En el ámbito urbanístico se impulsan desde Europa los llamados «Distritos Inteligentes Sostenibles» (SSD, por sus siglas en inglés). Entre los seleccionados por el programa europeo para el desarrollo de distritos urbanos sostenibles «pioneros en el mundo» está el barrio La Pinada. Se trata de un ecobarrio impulsado por el emprendedor español Iker Markaide, que se empezará a construir en 2019 en Paterna, a doce kilómetros de la ciudad de Valencia.
Soluciones no faltan, pero ninguna es mágica. Al factor económico se suma la necesidad de liderazgo político. «Son necesarias acciones decididas y mucha voluntad política», señala García, que critica que los grandes acuerdos sobre cambio climático «no llevan asociada financiación que permita descubrir y desarrollar energías más sostenibles». El catedrático incide también en la importancia de tomar las acciones individuales que favorezcan el ahorro de energía y el uso de alternativas limpias, y el apoyo a programas y opciones políticas alinea- das con estos objetivos.
La transición requiere de un cambio de hábitos y de comportamiento, de pasar de la cultura del consumo masivo del usar y tirar –alentada por la obsolescencia programada– a la reutilización y reparación a la antigua usanza. «Vivimos en un mundo en el que, con frecuencia, el valor de una persona y su autoestima se miden por la cantidad que consume. Si podemos hacer una transición de este modelo a uno en el que el prestigio y la importancia de la gente se reflejen en la calidad de sus experiencias y posesiones, las huellas ambientales pueden reducirse mucho», afirma Field.
Como ejemplos de ello, el profesor de Stanford habla de dar más valor al hecho de disfrutar de una buena comida, o a ver la educación y el arte como pertenencia que enriquece la vida intelectual o cultural. «Un estilo de vida feliz y saludable no implica destruir el planeta. Necesitamos restablecer la escala de éxito y desconectarla de la cantidad de consumo. También debemos reconocer el valor de los ecosistemas saludables y estar dispuestos a contribuir a su mantenimiento», añade el científico.

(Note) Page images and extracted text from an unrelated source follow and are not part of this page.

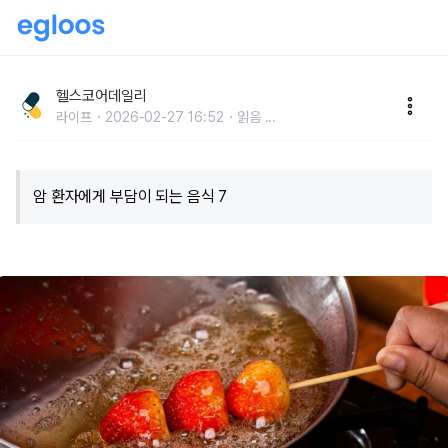
치료를 방해하기도… 암 환자가 반드시 피해야 할 음식
TOP 7
헬스코어데일리
라이프
2026-02-27 16:52
읽음
...
​암 환자에게 부담이 되는 음식 7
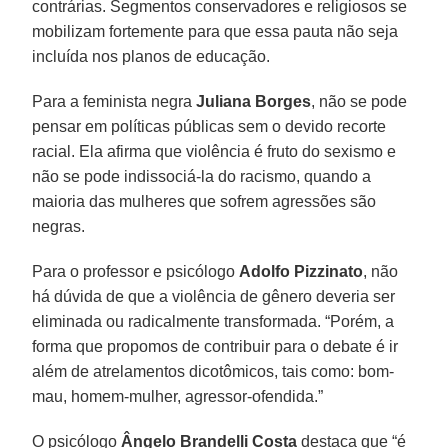
contrárias. Segmentos conservadores e religiosos se
mobilizam fortemente para que essa pauta não seja
incluída nos planos de educação.
Para a feminista negra
Juliana Borges
, não se pode
pensar em políticas públicas sem o devido recorte
racial. Ela afirma que violência é fruto do sexismo e
não se pode indissociá-la do racismo, quando a
maioria das mulheres que sofrem agressões são
negras.
Para o professor e psicólogo
Adolfo Pizzinato
, não
há dúvida de que a violência de gênero deveria ser
eliminada ou radicalmente transformada. “Porém, a
forma que propomos de contribuir para o debate é ir
além de atrelamentos dicotômicos, tais como: bom-
mau, homem-mulher, agressor-ofendida.”
O psicólogo
Ângelo Brandelli Costa
destaca que “é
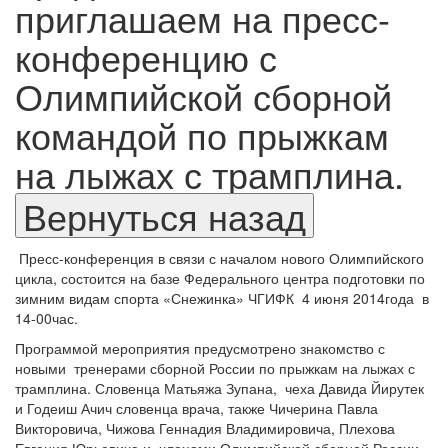
приглашаем на пресс-
конференцию с
Олимпийской сборной
командой по прыжкам
на лыжах с трамплина.
Пресс-конференция в связи с началом нового Олимпийского
цикла, состоится на базе Федерального центра подготовки по
зимним видам спорта «Снежинка» ЧГИФК
4 июня 2014года
в
14-00час.
Программой мероприятия предусмотрено знакомство с
новыми
тренерами сборной России по прыжкам на лыжах с
трамплина. Словенца Матьяжа Зупана,
чеха Давида Йирутек
и Годеиш Ачич словенца врача, также Чичерина Павла
Викторовича, Чижова Геннадия Владимировича, Плехова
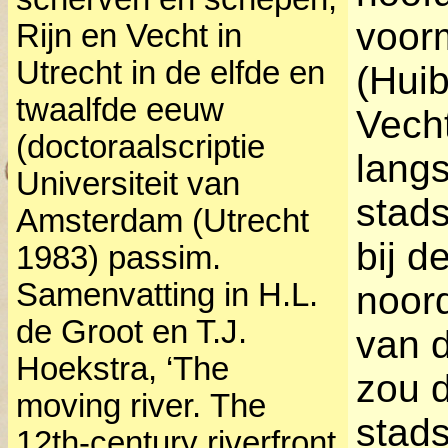
voor
Rijn en Vecht in
Utrecht in de elfde en
(Huib
twaalfde eeuw
Vecht
(doctoraalscriptie
langs
Universiteit van
stad
Amsterdam (Utrecht
bij d
1983) passim.
Samenvatting in H.L.
noord
de Groot en T.J.
van 
Hoekstra, ‘The
zou d
moving river.
The
stads
12th-century riverfront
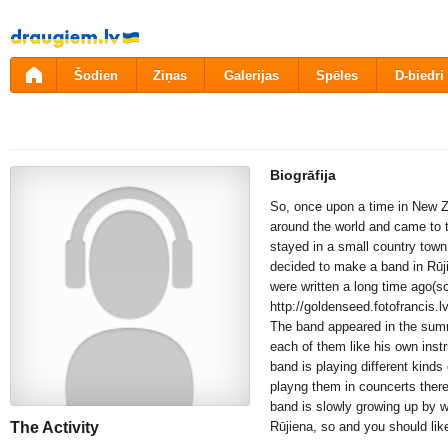
Pāriet
uz
saturu
Šodien
Ziņas
Galerijas
Spēles
D-biedri
Biogrāfija
So, once upon a time in New Z
around the world and came to t
stayed in a small country town
decided to make a band in Rūj
were written a long time ago(
http://goldenseed.fotofrancis.lv
The band appeared in the summ
each of them like his own instr
band is playing different kind
playng them in councerts there
band is slowly growing up by wr
The Activity
Rūjiena, so and you should like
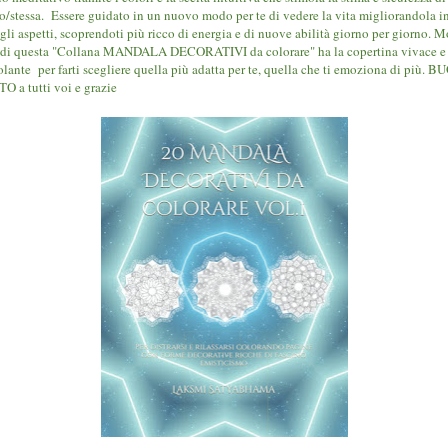
so/stessa. Essere guidato in un nuovo modo per te di vedere la vita migliorandola i
 gli aspetti, scoprendoti più ricco di energia e di nuove abilità giorno per giorno. M
i di questa "Collana MANDALA DECORATIVI da colorare" ha la copertina vivace e
olante per farti scegliere quella più adatta per te, quella che ti emoziona di più. 
O a tutti voi e grazie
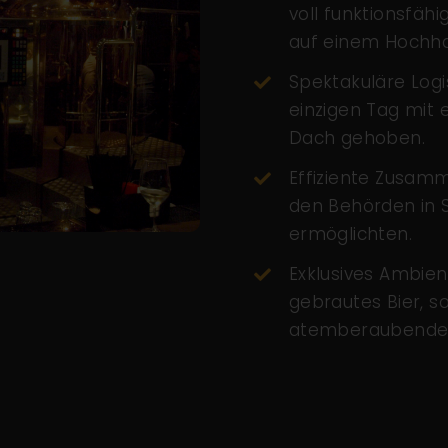
voll funktionsfäh
auf einem Hochh
Spektakuläre Logi
einzigen Tag mit 
Dach gehoben.
Effiziente Zusamm
den Behörden in S
ermöglichten.
Exklusives Ambien
gebrautes Bier, s
atemberaubendem 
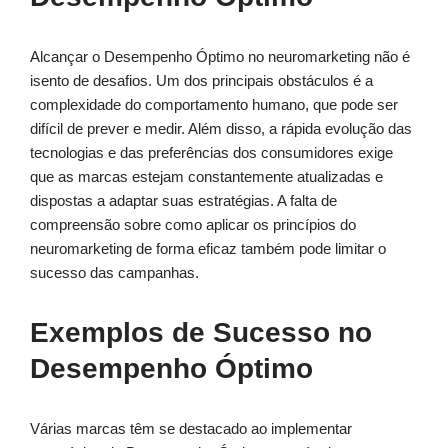
Alcançar o Desempenho Óptimo no neuromarketing não é
isento de desafios. Um dos principais obstáculos é a
complexidade do comportamento humano, que pode ser
difícil de prever e medir. Além disso, a rápida evolução das
tecnologias e das preferências dos consumidores exige
que as marcas estejam constantemente atualizadas e
dispostas a adaptar suas estratégias. A falta de
compreensão sobre como aplicar os princípios do
neuromarketing de forma eficaz também pode limitar o
sucesso das campanhas.
Exemplos de Sucesso no
Desempenho Óptimo
Várias marcas têm se destacado ao implementar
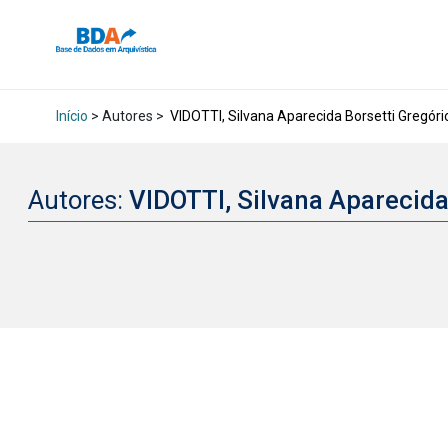
Início
> Autores >
VIDOTTI, Silvana Aparecida Borsetti Gregóri
Autores:
VIDOTTI, Silvana Aparecida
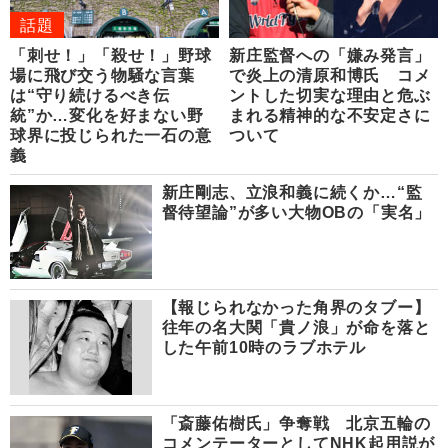
話題
「刺せ！」「殺せ！」野球
新庄監督への「嫌み発言」
場に飛び交う物騒な言葉
で炎上の清原和博氏 コメ
は“守り続けるべき伝
ントした切実な理由と危ぶ
統”か…変化を好まない野
まれる精神的な不安定さに
球界に投じられた一石の意
ついて
義
新庄剛志、立浪和義に続くか…“監
督待望論”が多い大物OBの「実名」
【報じられなかった角界のタブー】
往年の名大関「貴ノ浪」が命を落と
した午前10時のラブホテル
「斎藤佑樹氏」争奪戦 北京五輪の
コメンテーターとしてNHK起用説が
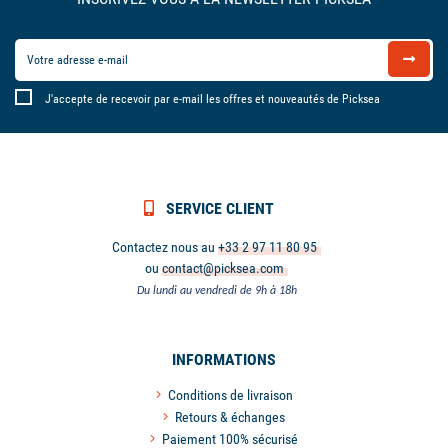
J'accepte de recevoir par e-mail les offres et nouveautés de Picksea
SERVICE CLIENT
Contactez nous au
+33 2 97 11 80 95
ou
contact@picksea.com
Du lundi au vendredi de 9h à 18h
INFORMATIONS
Conditions de livraison
Retours & échanges
Paiement 100% sécurisé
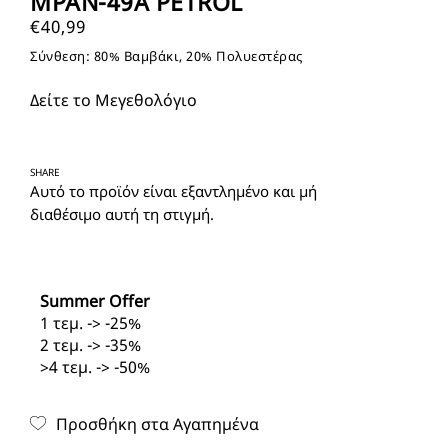
MPAN-49A PETROL
€
40,99
Σύνθεση: 80% Βαμβάκι, 20% Πολυεστέρας
Δείτε το Μεγεθολόγιο
SHARE
Αυτό το προϊόν είναι εξαντλημένο και μή
διαθέσιμο αυτή τη στιγμή.
Summer Offer
1 τεμ. -> -25%
2 τεμ. -> -35%
>4 τεμ. -> -50%
Προσθήκη στα Αγαπημένα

El cambio precisa de incentivos. Ver que este se traduce en efectos positivos es uno de ellos. Por suerte, los hay: este mismo noviembre, la ONU revela en un informe que la capa de ozono se ha recuperado a una tasa de entre un 1 y un 3% desde el año 2000, fecha del acuerdo mundial que estableció medidas para cerrar los agujeros en esta capa que protege a la Tierra de los rayos ultravioleta. A la velocidad actual, el ozono en el hemisferio norte y en latitudes medias se podrá cerrar completamente en la década de 2030, en el hemisferio sur en la década de 2050 y en las regiones polares para 2060. Son buenas nuevas, pero solo llegarán si aceleramos la transición ecológica.